The Bulldog offensive line took great pleasure in controlling the line of scrimmage.
“There’s no better feeling than to be able to dominate. That was our mentality [the entire season]. We took a lot of pride in doing just that,” said senior linemen Josh Bishop.
The Eagles came back to tie the game at 13 after another Vaccaro touchdown toss.
Poland registered another Saad touchdown run to give the Bulldogs the lead. The score was set up by Bair’s perfect toss toward the pylon to Modelski, just two yards shy of reaching the end zone.
Needing a first down to cement the win, Perry remembered saying, “That 16-sweep is working. I’ll get the first down.”
Number 39 did just that. He pushed through down to the Eagle 10-yard line, jumped up, and signaled first down.
The Bulldogs secured their claim to greatness as they capped off their undefeated 15-0 season with their 20-13 win over Watterson.
“We had an experienced, team-oriented group,” commented Hulea. “All they wanted was to see their team succeed. They left their egos at the locker room door.”
“It was bittersweet,” Bair said of the final game. “We worked so hard, and it was over. We wanted to see something through. When we got back into Poland, people were lined up on the streets. We wanted to get back to the field to raise the victory flag one last time.”
Colella said it was all about the relationships that they formed.
“I think if you asked anyone on that team, coaches included, they’d tell you there was a bond on that team from the seniors all the way down to the sophomores. I think when you have that, you’re going to do all the things necessary to be successful,” he said. “For our senior class, that was our goal from the time we were in middle school to achieve that, and it was a heck of a ride.”
The teammates said at the time, they didn’t realize how much of an impact the win had on the area.
“The expectation for us was to win a championship, and that’s what we did. Looking back now, I realize how special it was,” Wiery said.
“You don’t know it [when you’re in the moment], but it’s bigger than you. The impression it leaves on the younger kids, they’re watching and seeing what you do,” Perry added.
After 15 weeks, the road came to an end with the trophy on the bus.
“For us coaches, we all have full-time jobs. Personally, I was just exhausted when I sat down on the bus. I was asleep when we pulled out of the parking lot at Paul Brown Stadium,” Hulea said.

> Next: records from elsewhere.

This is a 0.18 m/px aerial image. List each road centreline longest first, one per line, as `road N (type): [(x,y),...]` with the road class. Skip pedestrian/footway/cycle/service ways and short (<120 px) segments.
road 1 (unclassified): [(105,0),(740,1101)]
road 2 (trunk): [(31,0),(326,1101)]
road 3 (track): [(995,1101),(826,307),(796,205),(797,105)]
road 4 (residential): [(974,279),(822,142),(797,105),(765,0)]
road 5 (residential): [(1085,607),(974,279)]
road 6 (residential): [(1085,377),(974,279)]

Hulea went on to say, “My son [Gannon] and his buddy [Tanner Schultheis] – they were in fifth or sixth grade — were begging to see the Star Wars [The Phantom Menace] movie. I didn’t have time, so I said, ‘After we’re done with the season.’ So, I took them the next night. Literally the first scene, I was out cold. They had to wake me up to take them home.”

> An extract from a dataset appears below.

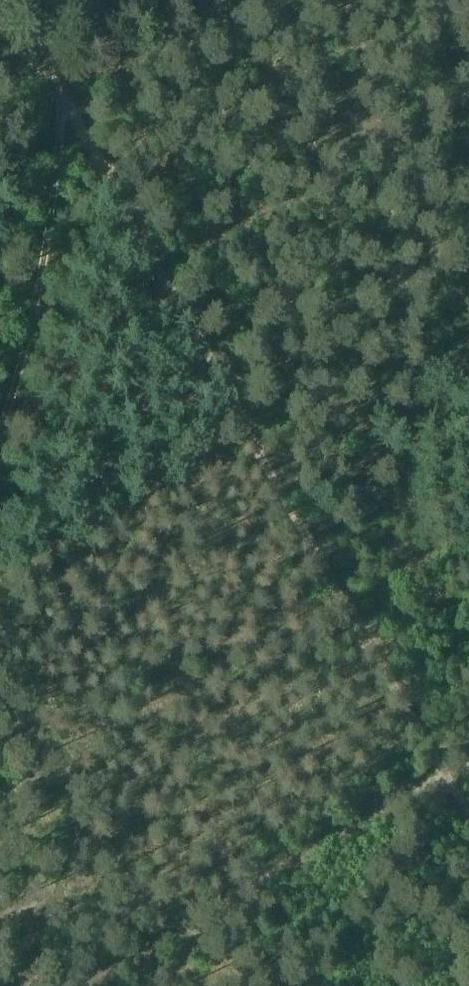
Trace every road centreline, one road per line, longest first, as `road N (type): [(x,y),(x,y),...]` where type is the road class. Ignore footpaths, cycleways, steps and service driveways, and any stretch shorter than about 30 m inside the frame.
road 1 (track): [(1,0),(68,103),(468,813)]
road 2 (track): [(0,497),(34,384),(64,228),(71,159),(66,0)]
road 3 (track): [(451,783),(95,985)]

“Coach cared tremendously about us,” states Colella. “He motivated us. He pushed us, was tough on us in a good way. He was perfect for us.”
Colella, who is now the head football coach at Centerburg High School, picked up on a question that was asked to Hulea in a post-season interview regarding his team’s success.
“Coach said, ‘Come back and ask me that question in about 15 to 20 years from now.’ He’d then be able to tell if he did his job by the successes in our lives, rather than the ones we had on the field,” he said. “I hope he’s proud of us and the people we’ve become. We all have a lot of love and respect for him and the rest of the coaches.”
The player/coach relationship is a strong bond, Hulea said.
“You see the kids at their best and at their worst,” he said. “There’s no bigger reward than to hear they’re coaching their kids’ teams. They’re involved in their kids’ lives. To coach a team so these kids have a good experience, to become a good husband, good father, when you’re coaching, we’re all trying to help them grow up.”
The championship team was invited back in 2019 as a 20th-anniversary celebration before the team’s matchup with Boardman. Fifty-five of the 62 players from that team returned.
Poland took its rightful place among the greatest teams with its teammates playing for one another and achieving the ultimate goal in the process — a state championship.